A research paper from Brazil’s Universidade Federal de Minas Gerais and Switzerland’s École polytechnique fédérale de Lausanne, titled “Auditing Radicalization Pathways on YouTube,” documented YouTube comments on right-wing videos.

The researchers found that YouTubers who commented on less extreme channels came to comment on more extreme channels over time.

The researchers tracked commenters over 11 years and grouped conservatives into three vague categories: the “intellectual dark web,” the “alt-lite” and the “alt-right.” According to The Verge, the researchers built these categories on data from the Anti-Defamation League and Data & Society, as well as from their own research.

Over the 11 year period, the researchers found that commenters who started in one category moved into more extreme categories over time. The paper points to this as evidence of a “radicalization pipeline.” In other words, YouTube may push users toward more radical, extreme content and views.

At the moment, however, there are some issues and limits to the study. For one, the paper has yet to be peer-reviewed. Further, the authors acknowledge that just because someone comments on a set of extremist videos doesn’t mean that person is an extremist.

It’s also important to note that many other media forces push people towards the right, including conservative talk radio and cable news.

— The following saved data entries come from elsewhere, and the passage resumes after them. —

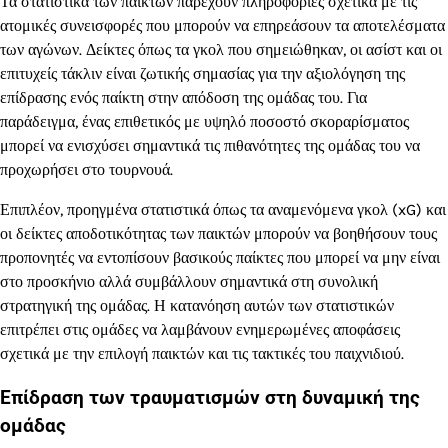
Τα στατιστικά των παικτών παρέχουν πληροφορίες σχετικά με τις
ατομικές συνεισφορές που μπορούν να επηρεάσουν τα αποτελέσματα
των αγώνων. Δείκτες όπως τα γκολ που σημειώθηκαν, οι ασίστ και οι
επιτυχείς τάκλιν είναι ζωτικής σημασίας για την αξιολόγηση της
επίδρασης ενός παίκτη στην απόδοση της ομάδας του. Για
παράδειγμα, ένας επιθετικός με υψηλό ποσοστό σκοραρίσματος
μπορεί να ενισχύσει σημαντικά τις πιθανότητες της ομάδας του να
προχωρήσει στο τουρνουά.
Επιπλέον, προηγμένα στατιστικά όπως τα αναμενόμενα γκολ (xG) και
οι δείκτες αποδοτικότητας των παικτών μπορούν να βοηθήσουν τους
προπονητές να εντοπίσουν βασικούς παίκτες που μπορεί να μην είναι
στο προσκήνιο αλλά συμβάλλουν σημαντικά στη συνολική
στρατηγική της ομάδας. Η κατανόηση αυτών των στατιστικών
επιτρέπει στις ομάδες να λαμβάνουν ενημερωμένες αποφάσεις
σχετικά με την επιλογή παικτών και τις τακτικές του παιχνιδιού.
Επίδραση των τραυματισμών στη δυναμική της
ομάδας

With all that in mind, the data does indicate that YouTube’s platform pushes people toward the right. It’s not clear how YouTube does this, but the paper suggests the company’s algorithms that recommend videos to users based on what they previously watched have a small impact on pushing users towards the right.

The phenomenon likely isn’t restricted just to conservative content either. However, the paper acknowledges that more recommendations seem to point towards alt-right and edgier content than the other way around.